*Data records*
-- Opening Marker --

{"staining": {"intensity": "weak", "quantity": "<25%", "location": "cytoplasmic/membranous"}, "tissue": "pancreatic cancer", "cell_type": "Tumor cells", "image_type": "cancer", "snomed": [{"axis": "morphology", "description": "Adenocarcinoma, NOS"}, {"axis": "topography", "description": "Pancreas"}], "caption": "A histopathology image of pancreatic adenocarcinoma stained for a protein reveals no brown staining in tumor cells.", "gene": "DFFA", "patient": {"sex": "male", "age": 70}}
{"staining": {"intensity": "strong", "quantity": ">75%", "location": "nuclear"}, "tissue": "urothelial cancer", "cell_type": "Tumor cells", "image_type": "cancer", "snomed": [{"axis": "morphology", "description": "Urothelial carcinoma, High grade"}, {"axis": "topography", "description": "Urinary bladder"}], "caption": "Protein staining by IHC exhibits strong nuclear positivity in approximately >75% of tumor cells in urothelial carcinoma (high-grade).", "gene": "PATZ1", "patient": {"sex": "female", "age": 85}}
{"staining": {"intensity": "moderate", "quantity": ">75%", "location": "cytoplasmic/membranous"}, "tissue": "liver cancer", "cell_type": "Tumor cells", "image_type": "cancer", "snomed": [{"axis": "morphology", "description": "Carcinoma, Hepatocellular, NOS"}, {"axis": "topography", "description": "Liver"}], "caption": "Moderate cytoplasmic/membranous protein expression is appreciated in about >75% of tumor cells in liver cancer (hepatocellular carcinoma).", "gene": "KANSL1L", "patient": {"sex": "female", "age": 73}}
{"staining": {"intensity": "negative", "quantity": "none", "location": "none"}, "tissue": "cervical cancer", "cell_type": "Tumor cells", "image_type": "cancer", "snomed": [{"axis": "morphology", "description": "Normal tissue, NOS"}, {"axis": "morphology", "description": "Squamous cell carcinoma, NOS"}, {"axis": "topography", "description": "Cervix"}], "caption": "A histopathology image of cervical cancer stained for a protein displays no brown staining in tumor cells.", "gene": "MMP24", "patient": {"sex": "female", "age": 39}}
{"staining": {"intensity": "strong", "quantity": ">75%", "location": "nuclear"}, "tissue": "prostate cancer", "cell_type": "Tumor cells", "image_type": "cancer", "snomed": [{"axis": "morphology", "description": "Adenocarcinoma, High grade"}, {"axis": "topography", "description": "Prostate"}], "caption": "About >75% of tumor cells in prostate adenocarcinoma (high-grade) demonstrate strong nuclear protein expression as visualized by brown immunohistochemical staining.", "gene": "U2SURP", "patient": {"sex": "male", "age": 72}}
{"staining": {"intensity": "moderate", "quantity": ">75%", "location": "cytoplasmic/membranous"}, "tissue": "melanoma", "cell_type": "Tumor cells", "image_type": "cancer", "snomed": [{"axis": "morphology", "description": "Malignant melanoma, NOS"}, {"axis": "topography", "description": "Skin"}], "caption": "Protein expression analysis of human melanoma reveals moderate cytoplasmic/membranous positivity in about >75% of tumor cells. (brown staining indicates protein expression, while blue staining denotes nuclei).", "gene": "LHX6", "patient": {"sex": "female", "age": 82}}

-- Closing Marker --

*Activity*
From the data above, output exactly the lines between the one containing "image of cervical" and the one containing "cells in prostate", counting both of them.

*Solved problem*
{"staining": {"intensity": "negative", "quantity": "none", "location": "none"}, "tissue": "cervical cancer", "cell_type": "Tumor cells", "image_type": "cancer", "snomed": [{"axis": "morphology", "description": "Normal tissue, NOS"}, {"axis": "morphology", "description": "Squamous cell carcinoma, NOS"}, {"axis": "topography", "description": "Cervix"}], "caption": "A histopathology image of cervical cancer stained for a protein displays no brown staining in tumor cells.", "gene": "MMP24", "patient": {"sex": "female", "age": 39}}
{"staining": {"intensity": "strong", "quantity": ">75%", "location": "nuclear"}, "tissue": "prostate cancer", "cell_type": "Tumor cells", "image_type": "cancer", "snomed": [{"axis": "morphology", "description": "Adenocarcinoma, High grade"}, {"axis": "topography", "description": "Prostate"}], "caption": "About >75% of tumor cells in prostate adenocarcinoma (high-grade) demonstrate strong nuclear protein expression as visualized by brown immunohistochemical staining.", "gene": "U2SURP", "patient": {"sex": "male", "age": 72}}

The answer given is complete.